Here are some of the take-away points from the discussion:
  • The cloud phenomenon has been seeded due to the economies of scale. The cloud infrastructure providers use commodity hardware and use complex software to manage redundancy. The savings are passed on to the consumer making the cloud a very cost effective platform.
  • Evolution of virtualization technologies has enabled cloud data centers to increase efficiency. All parts of the stack will be virtualized as we progress.
  • Storage is an important aspect of the cloud. 3 copies of data are maintained by the cloud vendors so in terms of reliability to cost ratio, cloud storage is on par or cheaper than local storage. And unlimited storage is available on a completely pat as you go model.
  • Cloud is very interesting medium for testing and QE since these phases are needed late in the SDLC and require investment in terms of hardware and provisioning. Clouds make it possible to do functional and scale testing without upfront investment.
  • The most compelling use of cloud computing is when load and usage cannot be predicted. Cloud can be used to augment local data center - for scaling out when load exceeds certain levels. Such hybrid clouds will be the future of data centers. Another prime usecase is when loads are periodic - in-case of on-premise data centers this leads to low utilization and hence lesser ROI. Clouds can be provisioned as needed improving the ROI for such companies.

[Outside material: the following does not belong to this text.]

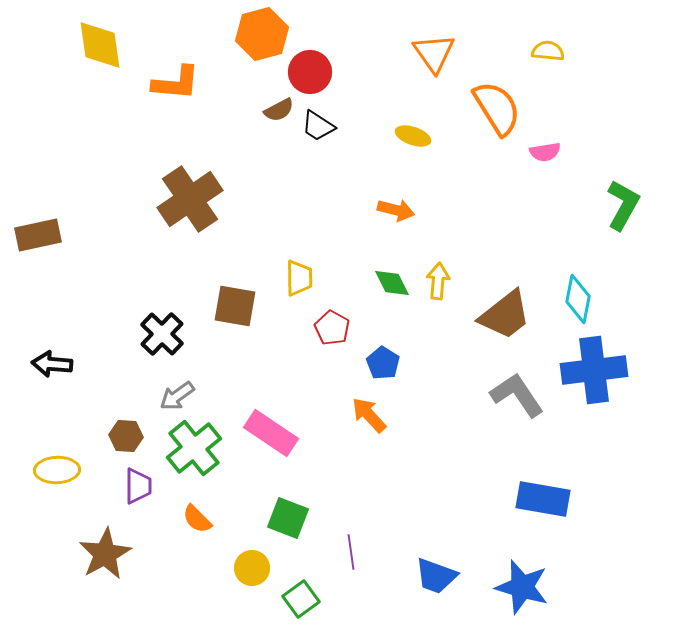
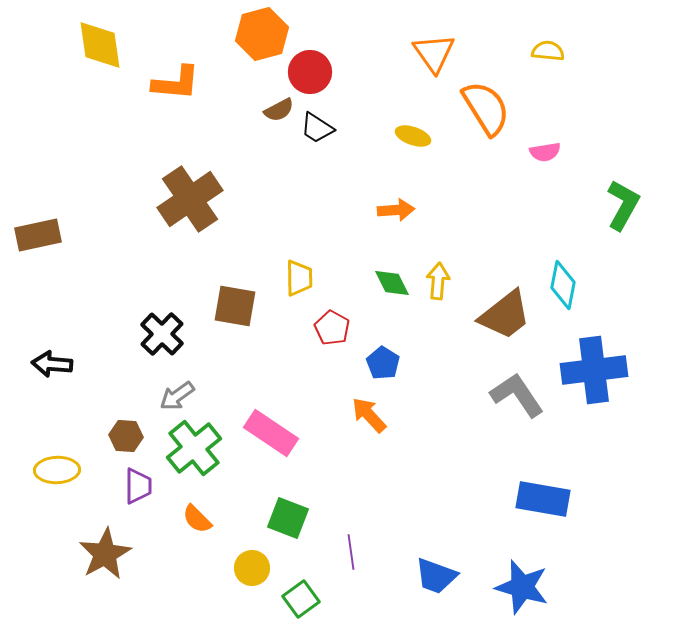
orange semicircle at (497, 108): moved 11 px left
black trapezoid at (318, 126): moved 1 px left, 2 px down
orange arrow at (396, 210): rotated 18 degrees counterclockwise
cyan diamond at (578, 299): moved 15 px left, 14 px up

  • Today even a 1-person startup can compete with Google and IBM in terms of infrastructure. If a good revenue model is in place, then startups can use the pay as you go model to their advantage. Companies like SmugMug, ElephantDrive has done just this to keep up with their phenomenal growth. Without clouds, their growth would have stymied as they would not have had scale out capability.
  • The data center management companies will need to upgrade their products to manage the clouds. They will have to look at provisioning, job scheduling, profiling for the cloud along with the on-premise data center.
  • Everyone agreed that on-premise data centers will never be replaced by the cloud. They will be augmented. A lot of web hosting will move to the cloud though.
The conclusion was that companies and consumers should try to look through the hype and try to identify solutions that actually solve their problems. Every little software when provided as Software-as-a-Service does not become a better solution. If you find your sweet spot in the cloud, you are poised for phenomenal growth.